However I think it is not clear how one could formulate it in the context of pure intuitionistic first order logic (if it does make sense at all).

Various sources ([1], [2]) state it as "$\neg \neg \exists x P \to \exists x P$ for $P$ $\forall, \to$-free". Another tempting formulation would be $\forall x (P \lor \neg P) \to \neg \neg \exists x P \to \exists x P$ for any propositional $P$. As far as I can see, these two formulations are not comparable. Both these axioms, though, share the property that if we add them to pure intuitionistic first order logic we still obtain a constructive system (this is proved in [1] for the first axiom; I couldn't find references for the second axiom, but a proof can be obtained with a very similar argument).

Is there a more general analog of Markov's rule for first-order logic which preserves the disjunction property and other proof-theoretic properties of constructive systems? Or alternatively, is there some other source justifying the choice of the formalization used in [1,2] for Markov's principle?

[1] H. Herbelin, An intuitionistic logic that proves Markov's principle https://hal.inria.fr/inria-00481815/ [2] U. Berger, A Computational Interpretation of Open Induction http://ieeexplore.ieee.org/stamp/stamp.jsp?arnumber=1319627

Answer 1

This is not an answer to the question, but rather a comment which benefits from proper formatting.

For me personally, Markov's principle is specifically associated with the natural numbers and not with some other set.

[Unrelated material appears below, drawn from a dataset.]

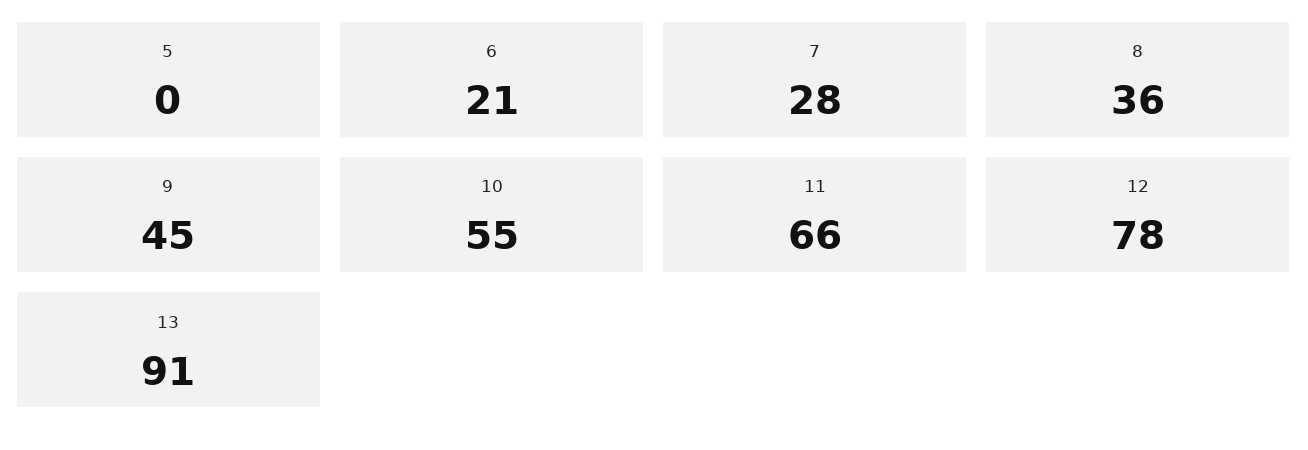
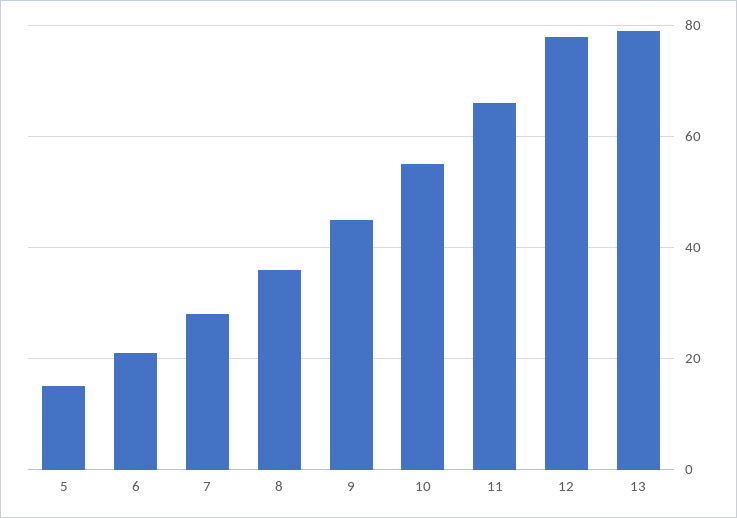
5: 0 -> 15
13: 91 -> 80

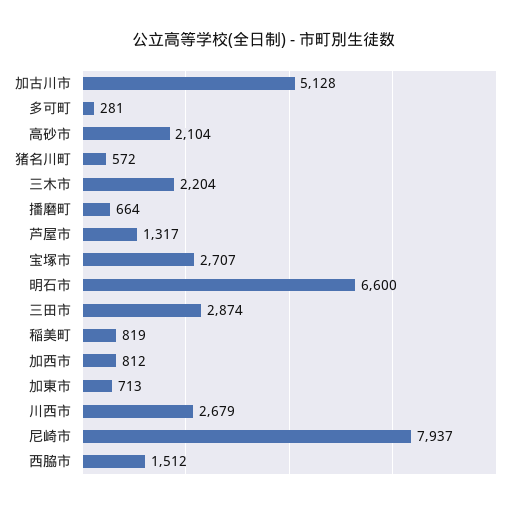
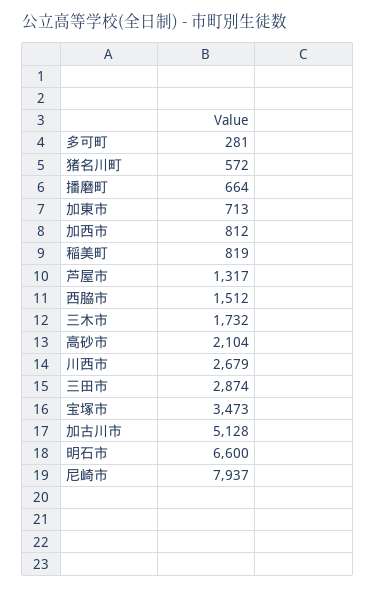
三木市: 2204 -> 1732
宝塚市: 2707 -> 3473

By that I mean that I don't think of $$ \neg\neg \exists x \in X{:}\ P(x) \quad\Longrightarrow\quad \exists x \in X{:}\ P(x) $$ (with $P$ restricted in some form, as you detailed) as a reasonable constructive principle, if $X$ is some arbitrary set.

Recall that there is a concrete reason why some schools of constructive mathematics accept Markov's principle: consider the algorithmic interpretation. The property $P$ is such that we can test in some finite way, for any natural number $n$, whether $P(n)$ holds or not. The assumption that $\neg\neg\exists n \in \mathbb{N}{:}\ P(n)$ means that there is some number $n$ such that $P(n)$ holds, but we do not know such a number (we are not given a witness of the existential statement). But we can find such a number on our own, thereby providing a witness of the statement $\exists n \in \mathbb{N}{:}\ P(n)$, by checking $P(0)$, $P(1)$, $P(2)$, and so on. This algorithm terminates (but we couldn't provide an upper bound for its runtime).

For an arbitrary set $X$ in place of $\mathbb{N}$, no analogous approach is possible. Therefore I can't quite fathom what you're driving at. (Markov's principle certainly works for some relatives of $\mathbb{N}$, for instance $\mathbb{N}^2$, which we can too search in a sequential manner.)